─── Provided material

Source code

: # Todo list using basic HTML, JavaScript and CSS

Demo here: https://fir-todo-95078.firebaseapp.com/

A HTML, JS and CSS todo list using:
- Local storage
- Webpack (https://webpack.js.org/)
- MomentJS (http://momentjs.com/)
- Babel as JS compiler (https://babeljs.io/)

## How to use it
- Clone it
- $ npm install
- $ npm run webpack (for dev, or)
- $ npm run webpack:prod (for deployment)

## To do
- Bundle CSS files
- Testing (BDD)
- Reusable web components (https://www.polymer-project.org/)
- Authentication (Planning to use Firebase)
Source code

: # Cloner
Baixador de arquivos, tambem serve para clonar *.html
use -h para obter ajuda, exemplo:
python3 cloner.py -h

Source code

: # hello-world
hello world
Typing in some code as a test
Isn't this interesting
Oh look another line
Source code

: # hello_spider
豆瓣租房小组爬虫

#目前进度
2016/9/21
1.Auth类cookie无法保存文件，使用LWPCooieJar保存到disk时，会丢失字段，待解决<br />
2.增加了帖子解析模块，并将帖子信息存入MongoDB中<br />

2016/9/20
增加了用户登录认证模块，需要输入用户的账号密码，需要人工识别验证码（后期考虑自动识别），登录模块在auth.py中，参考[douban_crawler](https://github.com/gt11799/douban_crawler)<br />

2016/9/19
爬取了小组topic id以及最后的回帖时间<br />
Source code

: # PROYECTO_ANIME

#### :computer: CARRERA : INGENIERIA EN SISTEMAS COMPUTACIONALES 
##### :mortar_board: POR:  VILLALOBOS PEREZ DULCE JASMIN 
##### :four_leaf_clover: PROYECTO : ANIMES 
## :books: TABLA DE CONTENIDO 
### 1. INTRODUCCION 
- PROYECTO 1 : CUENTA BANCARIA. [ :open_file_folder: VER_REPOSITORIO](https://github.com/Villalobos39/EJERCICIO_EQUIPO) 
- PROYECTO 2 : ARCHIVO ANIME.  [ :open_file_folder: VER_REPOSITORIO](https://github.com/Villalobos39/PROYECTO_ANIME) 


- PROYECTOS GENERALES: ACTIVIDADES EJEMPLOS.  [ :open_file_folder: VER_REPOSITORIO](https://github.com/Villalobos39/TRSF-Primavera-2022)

──────

Please rewrite everything from the line containing "#### :computer: CARRERA" down to the line containing "### 1. INTRODUCCION", replacing "TABLA DE CONTENIDO" with "INDICE" and leaving the rest unchanged.

* [Answer area]
#### :computer: CARRERA : INGENIERIA EN SISTEMAS COMPUTACIONALES 
##### :mortar_board: POR:  VILLALOBOS PEREZ DULCE JASMIN 
##### :four_leaf_clover: PROYECTO : ANIMES 
## :books: INDICE 
### 1. INTRODUCCION 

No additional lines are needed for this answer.